Mû par une joie créatrice qui porte le courage à des sommets nouveaux, le poète refuse l'apitoiement. Il fait une oeuvre-vie dont le rayonnement est intact aujourd'hui, et peut-être plus intense que jamais. Aussi le présent numéro se tient-il à distance du monument au mort — plutôt désireux de réfracter ce qu'il a reçu : vitalité poétique, affirmation, élan, énergie, puissance des mondes concrets. Angelo Maria Ripellino a raison de parler de cézannisme puisque Mandelstam lui-même disait que la peinture de l'illustre Aixois était « attestée chez un notaire de campagne sur une table de chêne ».
L'attestation n'a pourtant rien du positivisme. Mandelstam est diabolique : il atteste, oui, mais des ombres. Iouri Tynianov l'avait dit en 1924 avec sa pertinence coutumière : « Il y a toujours chez Mandelstam “un lien dérobé”. Il se crée d'un vers à l'autre ; la teinte, la nuance du vers ne se perd pas à chaque vers, elle se renforce dans le vers suivant. […] Les sens qu'il crée ne sont, semble-t-il, que des sens figurés : ils ne peuvent surgir que dans le vers, et seul le vers les rend nécessaires. Mandelstam ne crée pas des mots, mais des ombres de mots. 1 »

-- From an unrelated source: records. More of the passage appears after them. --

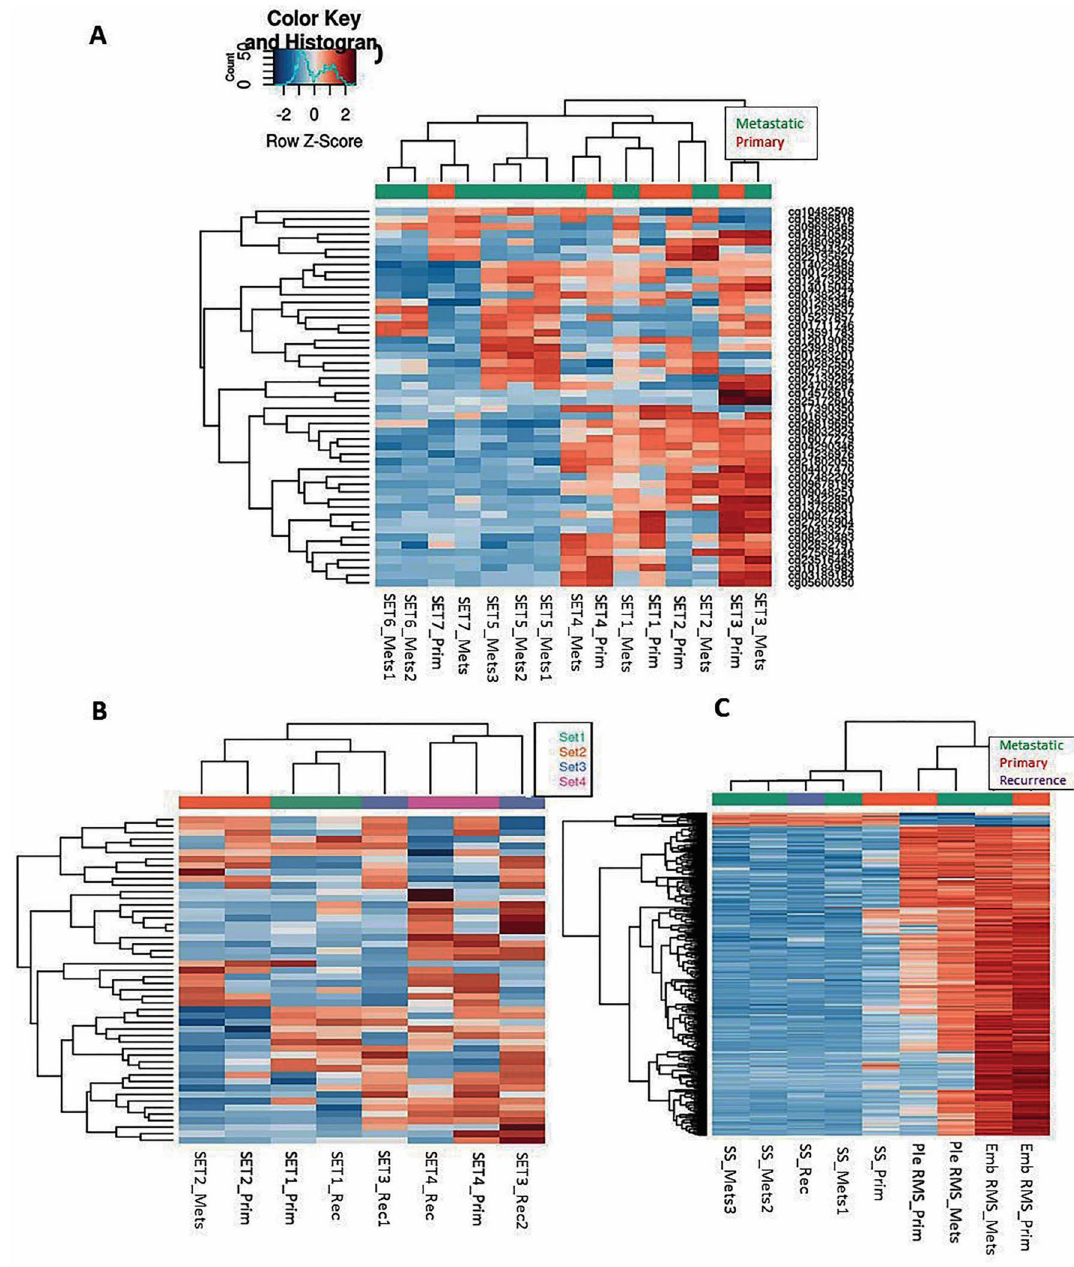
Figure 1. Heatmaps of the top 50 most variable probes across the samples using hierarchical clustering to visualise sample similarity and clustered probes generated according to tumour type: Leiomyosarcomas ( A ), Myxofibrosarcomas ( B ) and synovial sarcoma (SS) and Embryonal (Emb) and Pleomorphic (Ple) rhabdomyosarcomas (RMS; C ). Red and blue represents hypermethylation and hypomethylation, respectively. Clustering heat maps created using M values. Illumina Infinium MethylationEPIC BeadChip and R statistical environment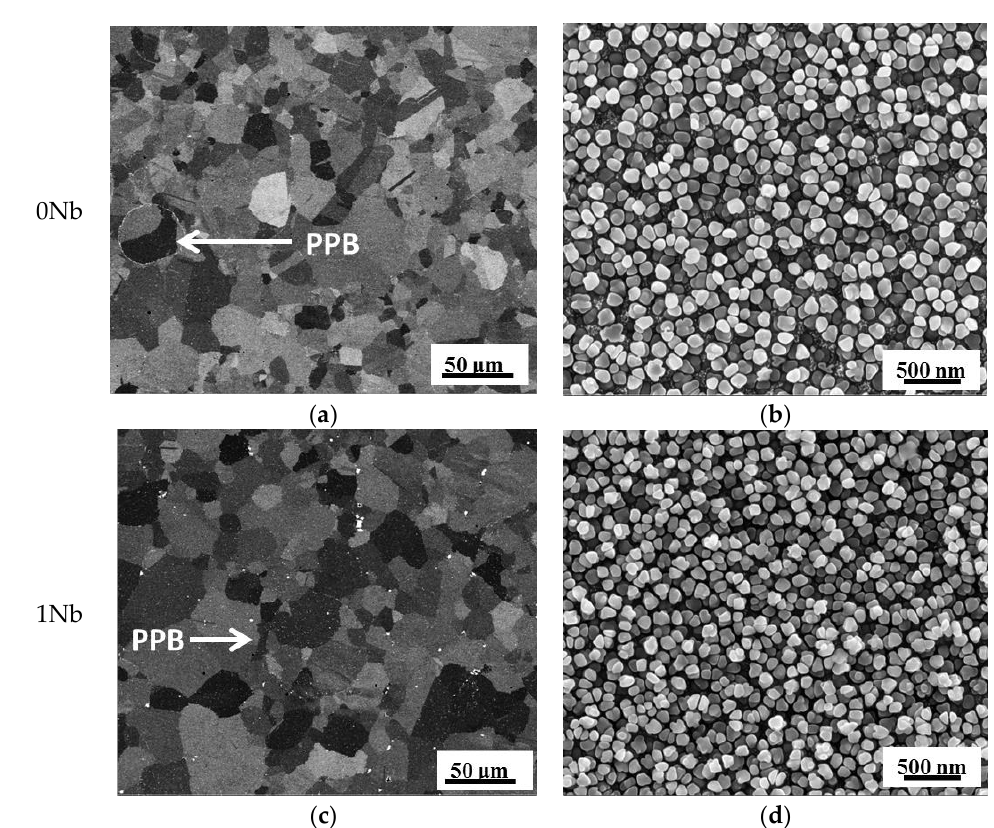
Figure 2. Microstructure of the 0Nb ( a,b ) and 1Nb ( c,d ) alloys after standard heat treatment (SHT) ( a,c ) backscatter electron (BSE) images; ( b,d ) second electron (SE) images.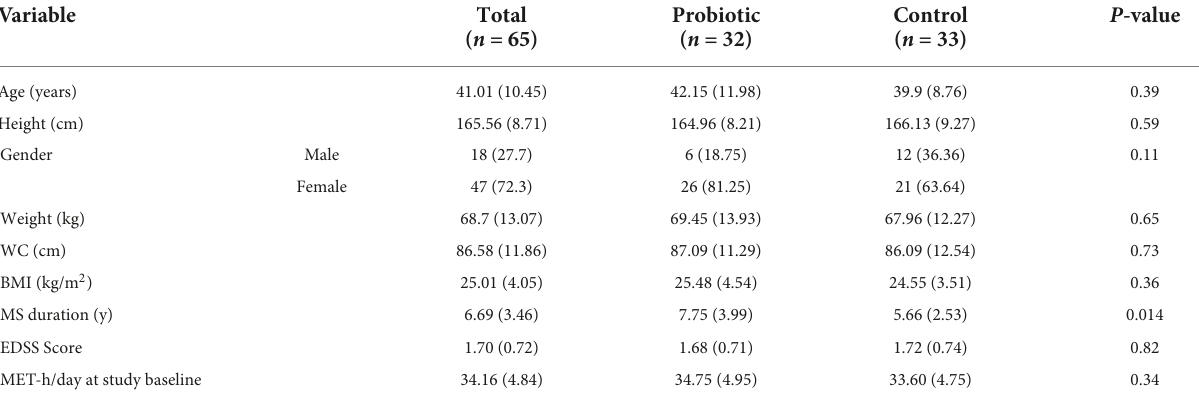
TABLE 1 Baseline characteristics of the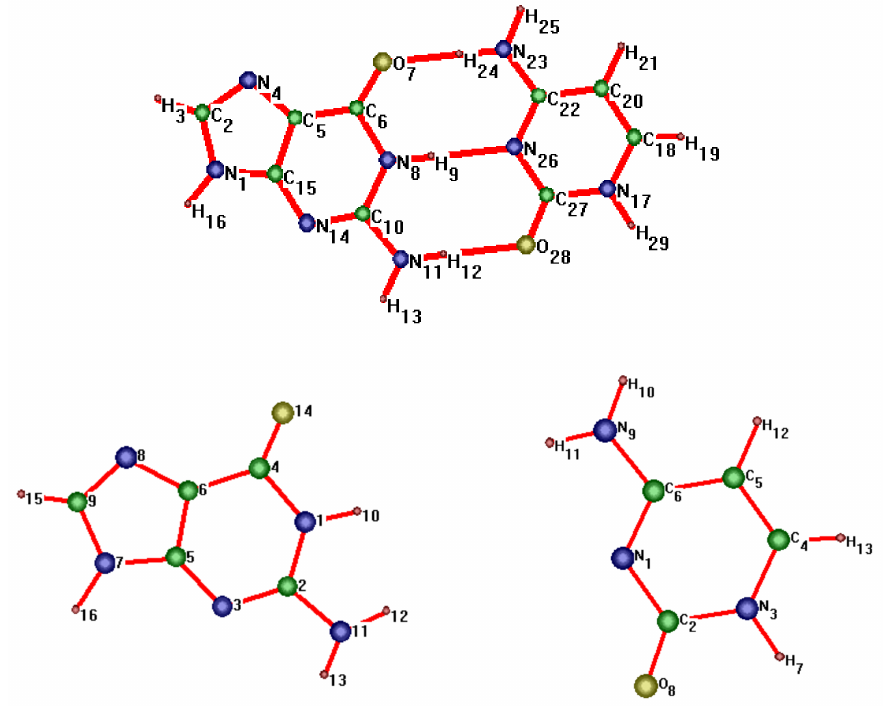
Figure 3. Cytosine-guanine pair ( top ) and separate molecules ( bottom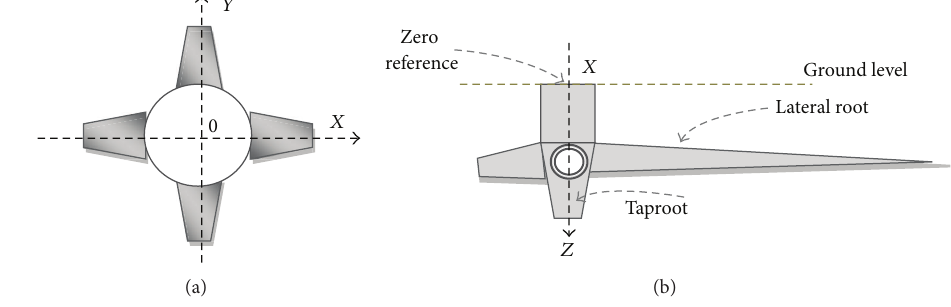
Figure 3: Coarse root structure. (a) Top view, (b) Lateral view.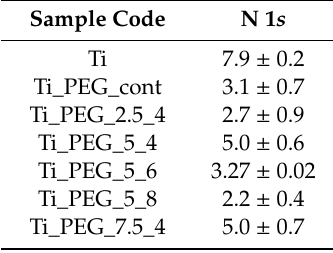
Table 3. Fibronectin adsorption in the samples indicated as the atomic % of the N 1 s by XPS.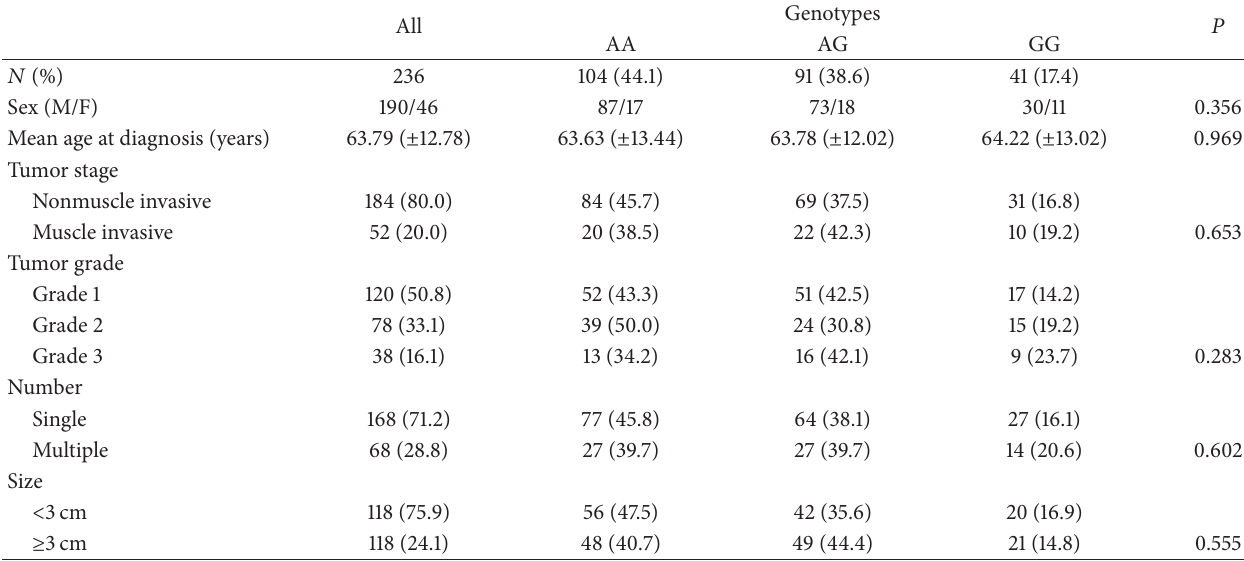
Table 8: Genotype and allele frequencies of the TSP-1 -1223 A/G polymorphism among the bladder cancer cases with survival information. Recurrence ( 𝑛 = 78 ) Genotypes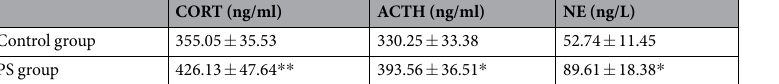
Table 1. Serum concentrations of CORT, ACTH and NE levels in rats of PS and control groups. Values are means ± S.D, n = 10. ** p < 0.01; * p < 0.05 vs control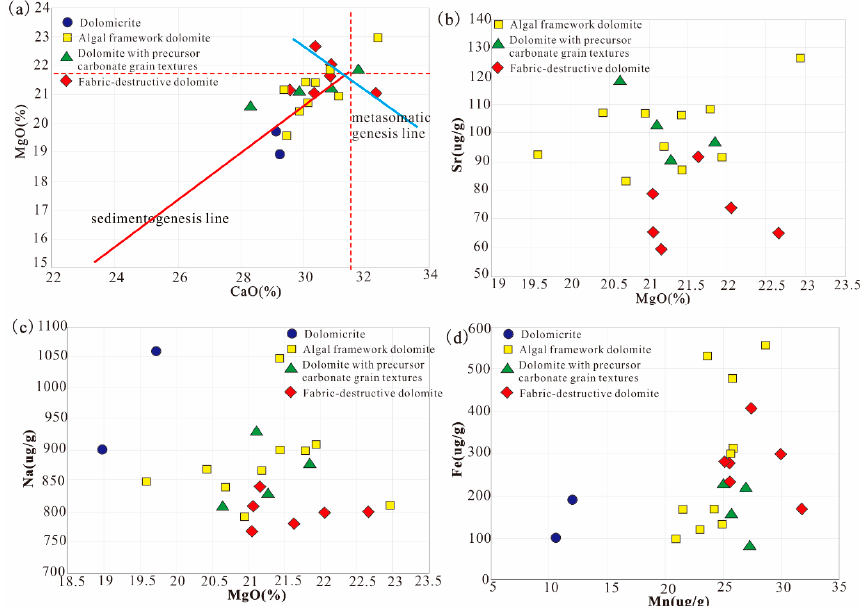
Figure 6. Cross plot of MgO/CaO ( a ), Sr/MgO ( b ), Na/MgO ( c ), and Fe/Me ( d ) for Leikoupo Formation dolomite, Western Sichuan Basin. Formation dolomite, Western Sichuan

L'ombre n'est pas néant. Elle est plus solide que le chêne. Le poète sculpte des ombres profuses, des fluides, des dentelles, des gouffres et des remous, des élévations et des descentes. Et même des concepts « philosophiques » (temps, espace, égalité, travail), dont on dirait que, soudain, on va pouvoir les retourner sur la langue et en palper la saveur. Marier concret et abstrait, travail et jeu, résine et patience, goudron et labeur, invoquer le peuple futur à se rassembler dans la cathédrale des mots — Mandelstam fait sa politique. Politique d'abord linguistique, ce qui est la moindre des choses pour un poète-État-dans-l'État, qui mène des pourparlers avec d'autres États : Khlebnikov, Goumiliov, les théoriciens dits « formalistes »…
Et aussi avec l'État de la peinture française, dont il reçoit bien des élans : non seulement Cézanne, déjà nommé ici, mais encore Matisse, Marquet, Monet, Manet, Van Gogh, Renoir, Pissaro, Gauguin. S'il faut en croire Paul Klee, Feuerbach disait qu'il fallait un siège pour goûter un tableau, pour en pénétrer les mouvements. À sa manière, le présent volume dessine un mouvement-Mandelstam. Prenons un siège et laissons-nous mouvoir.
Marc WEINSTEIN

1. Iouri Tynianov, « L'Intervalle » (1924), traduit du russe par Danielle Zaslavski, Action poétique, n° 63, 1975.